The sun is setting on Christmas Eve as we sit on our front porch swing while Fiver naps. Sam hands me a glass of eggnog and I will myself to talk about anything…anything at all besides diabetes. But before I am able he blurts out, “I think we need another Humalog pen. What if something happens to the pen and we can’t give him insulin?” He’s right, of course. But I’m exhausted and all I can think to say is, “Can you believe that at this time last week we didn’t know what a Humalog pen was?”
I can’t believe how long it is taking for the dust to settle and for our new normal, the one I call Normal 2.0, to commence. Parents of children with diabetes assure me that this is as hard as it will ever be, not only because its so new but because of his age. He will get older and learn to recognize and articulate his symptoms. He will become more active in his own care. I see it coming, already he likes to press the button to prick his finger and he chooses his injection site at each meal. His favorites sites are always where he can get the best view of the needle going in as we count to ten.
But with every small success comes a new hurdle. Every near perfect blood glucose reading has a high or low reading riding right on its tail. Its only when I have the carbs of his meal counted perfectly that he decides he no longer likes the “favorite” food items I have so painstakingly measured onto his plate. With every prescription we are able to fill comes another we can’t and more time on hold as we place yet another phone call to the insurance company, doctor or medical supplier while chewing our fingernails and hoping we don’t run out of something we need. With each reportage of our numbers comes a new dosage and with more carb to insulin to activity ratios to try and wrap our tired heads around. And always, as the sun sets with the promise of rejuvenation that only a little person’s bedtime can bring a weary couple desperate to hold a conversation or silently watch TV, comes the requisite snack before bed and then BAM, he’s reanimated and running around for yet another hour as we try and wind him down all over again.
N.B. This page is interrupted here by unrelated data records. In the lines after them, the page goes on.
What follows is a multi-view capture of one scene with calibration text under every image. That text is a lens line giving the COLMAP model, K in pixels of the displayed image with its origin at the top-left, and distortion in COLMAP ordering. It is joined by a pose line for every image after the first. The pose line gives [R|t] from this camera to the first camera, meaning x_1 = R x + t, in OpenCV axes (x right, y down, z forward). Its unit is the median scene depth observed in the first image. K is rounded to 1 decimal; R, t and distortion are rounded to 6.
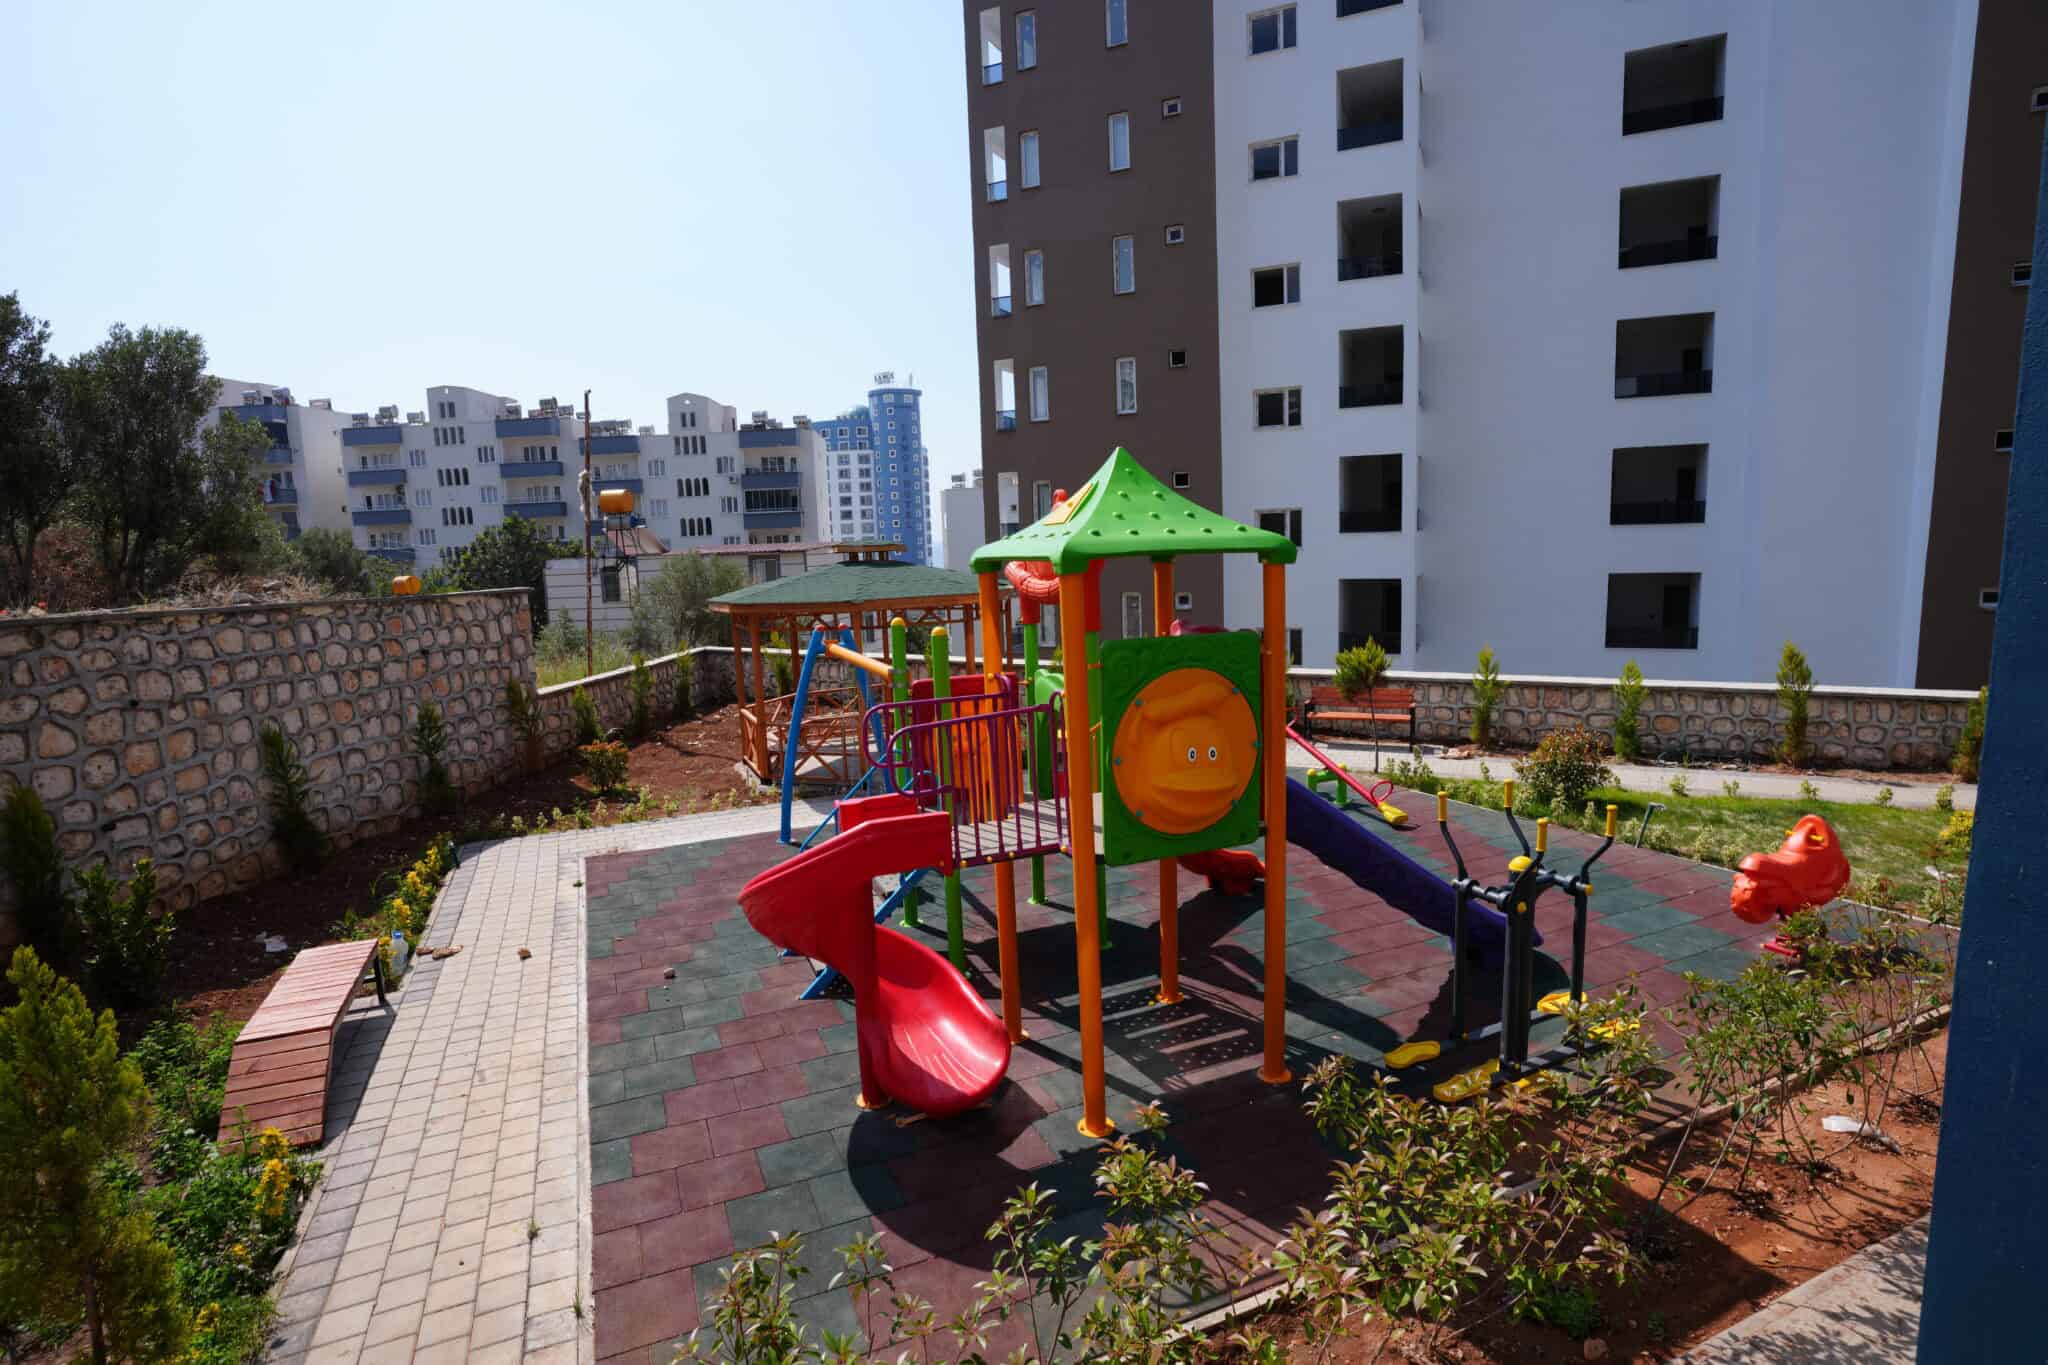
lens RADIAL K [[987.1, 0, 1013.5], [0, 987.1, 685.4], [0, 0, 1]] dist [-0.069914, 0.028312]
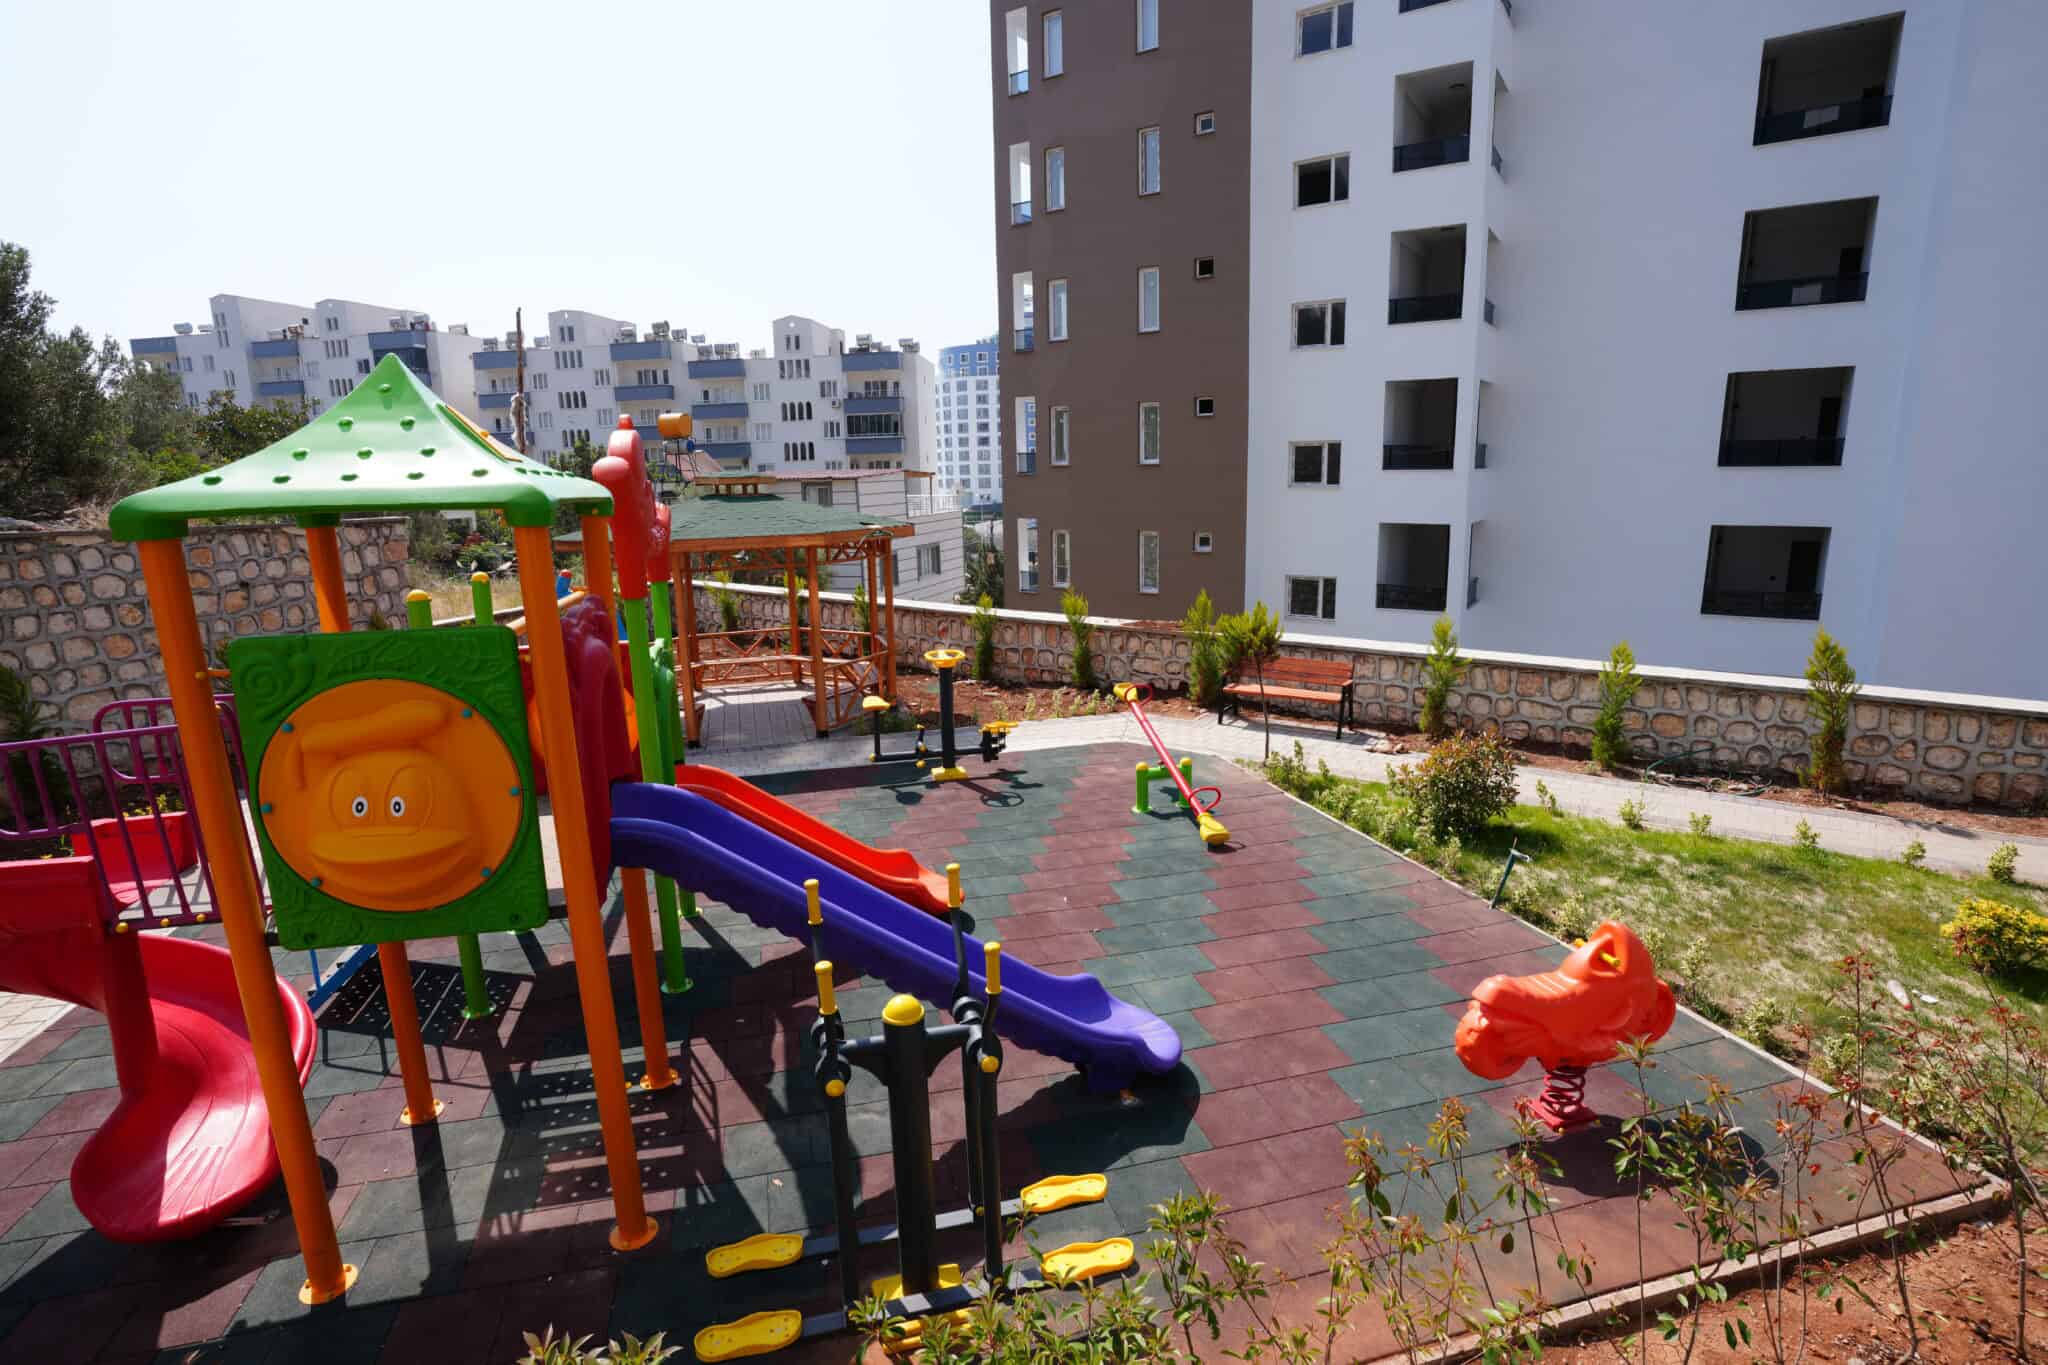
lens RADIAL K [[987.1, 0, 1007.1], [0, 987.1, 683.9], [0, 0, 1]] dist [-0.069914, 0.028312]
pose [[0.987959, 0.047481, -0.147249, 0.248895], [-0.037197, 0.996723, 0.071824, -0.027672], [0.150177, -0.065482, 0.986488, 0.143516]]
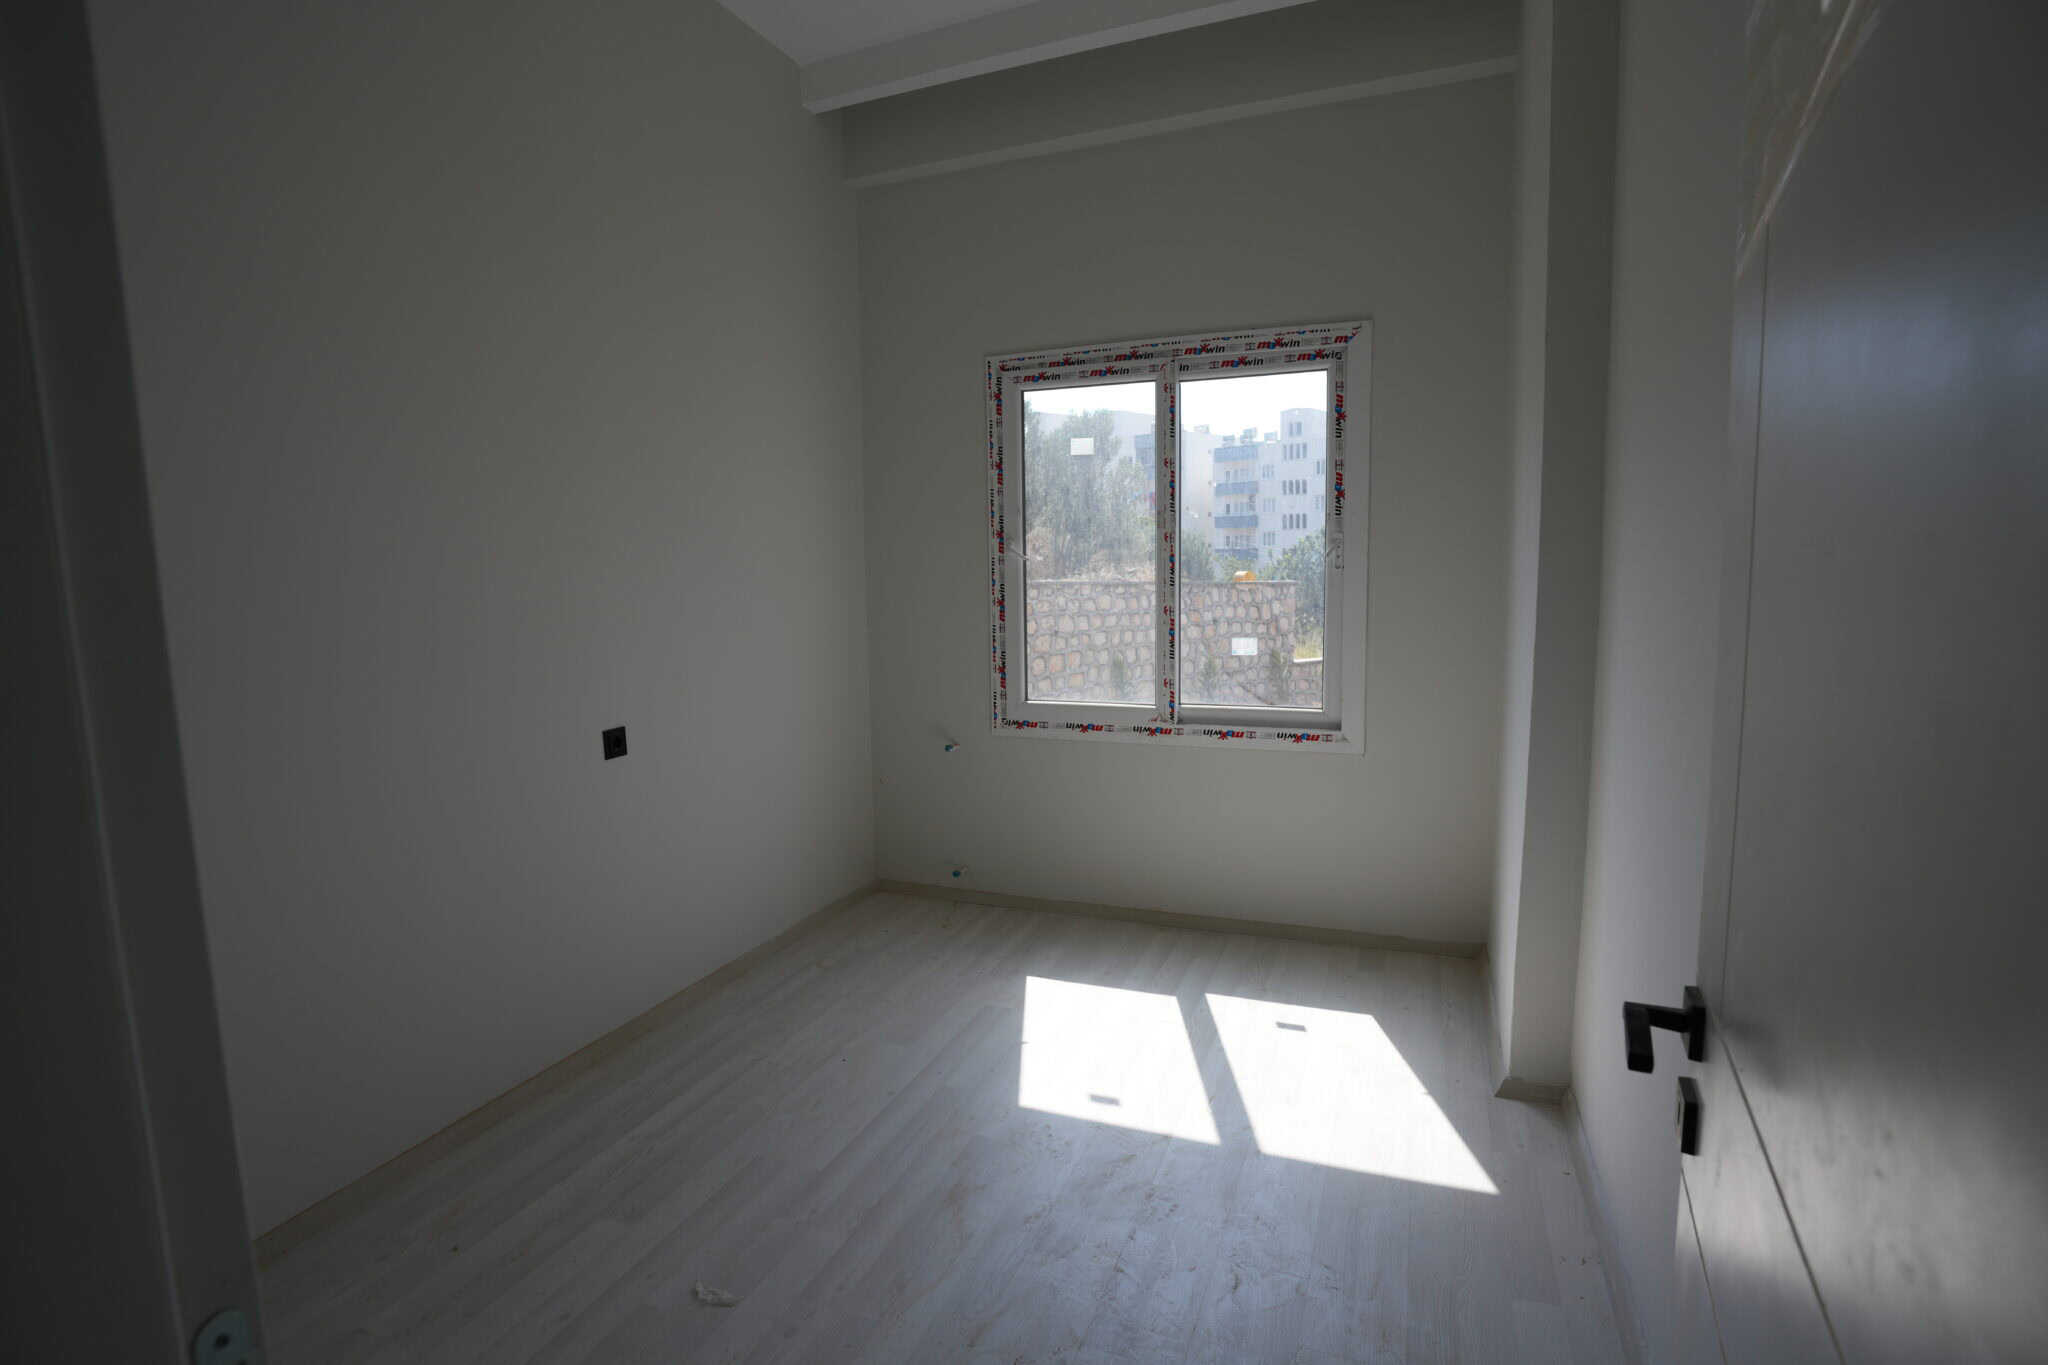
lens RADIAL K [[987.1, 0, 1025.7], [0, 987.1, 680.7], [0, 0, 1]] dist [-0.069914, 0.028312]
pose [[0.703343, 0.108704, -0.702490, 0.201051], [-0.115537, 0.992579, 0.037916, 0.026561], [0.701398, 0.054496, 0.710683, -0.205863]]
But if there’s something we can be very grateful for, its how little of an impact the diagnosis has had on the patient himself. Fiver remains a happy, active, funny, and outgoing two year old. He still loves trucks and all things lego and he still runs amuck at the park every day, unlike kids who have to live with more devastating chronic illnesses. And hypoglycemia, through his eyes, is the coolest thing because he can drink boxed juice and have more sugar snacks. Its really just his frazzled parents who are suffering from high blood pressure and lack of sleep. And his parents’ valued clients who aren’t getting enough of their time right now.
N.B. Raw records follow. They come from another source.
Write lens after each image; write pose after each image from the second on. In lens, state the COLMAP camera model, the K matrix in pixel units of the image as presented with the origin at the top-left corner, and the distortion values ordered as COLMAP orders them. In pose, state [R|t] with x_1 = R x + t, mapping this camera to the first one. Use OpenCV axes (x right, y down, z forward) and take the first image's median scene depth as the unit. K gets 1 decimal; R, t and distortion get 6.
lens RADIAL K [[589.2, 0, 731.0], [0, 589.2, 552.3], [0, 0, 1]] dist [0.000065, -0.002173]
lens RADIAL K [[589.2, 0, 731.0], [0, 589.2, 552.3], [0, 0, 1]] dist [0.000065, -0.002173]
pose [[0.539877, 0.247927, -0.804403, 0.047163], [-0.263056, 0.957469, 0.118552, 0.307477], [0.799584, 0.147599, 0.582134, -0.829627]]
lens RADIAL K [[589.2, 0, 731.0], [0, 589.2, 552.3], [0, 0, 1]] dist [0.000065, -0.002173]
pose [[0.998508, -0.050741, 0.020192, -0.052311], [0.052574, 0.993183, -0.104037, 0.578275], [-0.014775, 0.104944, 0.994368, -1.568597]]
Which leads me to the next thing we are amazed and grateful for: the friends, family and clients who have given us the love, support, space and understanding we have needed to get closer to Normal 2.0. Thank you for the gift of your understanding. There have been so many great things to share and blog with you on the business end of our lives and I will return to the task of sharing them with you just as soon as I can.
Today Fiver told me that Rufus (the Bear with Diabetes, thank you JDRF for gifting him to us) was feeling sad. I asked Fiver if he felt sad too and he said no, just Rufus, he’s making Rufus feel better. Its really nice to see that my boy has learned the transformative power of a hug from all the hugs, literal and virtual, that he has received from all of you. We wish you peace and love in the New Year and look forward to documenting all the joy its bound to bring each of us in our own unique way. We each have a story of our own to tell.